**Problem**. Reproduce the data below exactly as written. Pictures do not belong in the copy.

**Exercise data**.
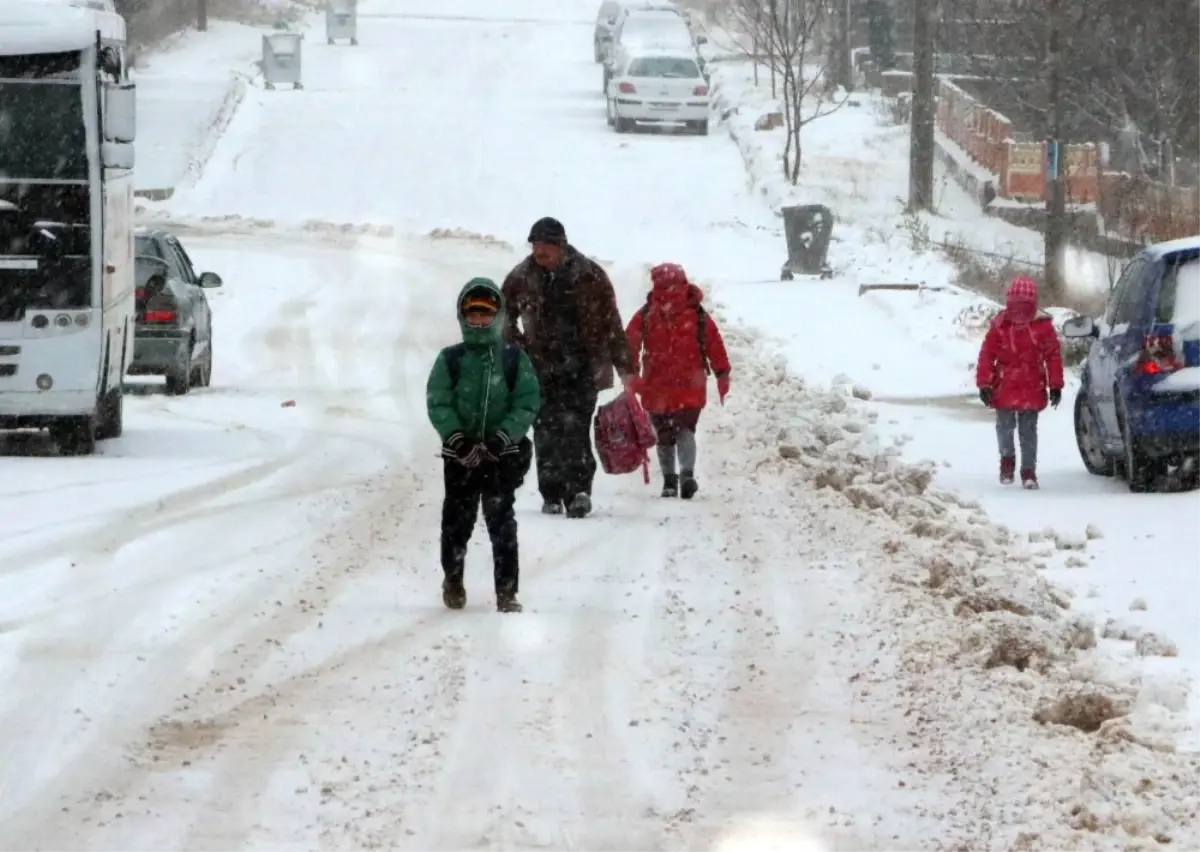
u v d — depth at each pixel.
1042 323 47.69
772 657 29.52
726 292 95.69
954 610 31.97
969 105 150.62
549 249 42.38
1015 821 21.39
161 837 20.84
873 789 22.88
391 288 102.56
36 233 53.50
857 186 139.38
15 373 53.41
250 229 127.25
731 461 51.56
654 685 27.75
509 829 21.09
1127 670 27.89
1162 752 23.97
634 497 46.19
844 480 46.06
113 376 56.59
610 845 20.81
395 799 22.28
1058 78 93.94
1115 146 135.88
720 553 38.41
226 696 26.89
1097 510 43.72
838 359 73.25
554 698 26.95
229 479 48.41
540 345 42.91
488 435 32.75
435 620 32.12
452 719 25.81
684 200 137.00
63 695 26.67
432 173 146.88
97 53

**Answer space**.
u v d — depth at each pixel.
1042 323 47.69
772 657 29.52
726 292 95.69
954 610 31.97
969 105 150.62
549 249 42.38
1015 821 21.39
161 837 20.84
873 789 22.88
391 288 102.56
36 233 53.50
857 186 139.38
15 373 53.41
250 229 127.25
731 461 51.56
654 685 27.75
509 829 21.09
1127 670 27.89
1162 752 23.97
634 497 46.19
844 480 46.06
113 376 56.59
610 845 20.81
395 799 22.28
1058 78 93.94
1115 146 135.88
720 553 38.41
226 696 26.89
1097 510 43.72
838 359 73.25
554 698 26.95
229 479 48.41
540 345 42.91
488 435 32.75
435 620 32.12
452 719 25.81
684 200 137.00
63 695 26.67
432 173 146.88
97 53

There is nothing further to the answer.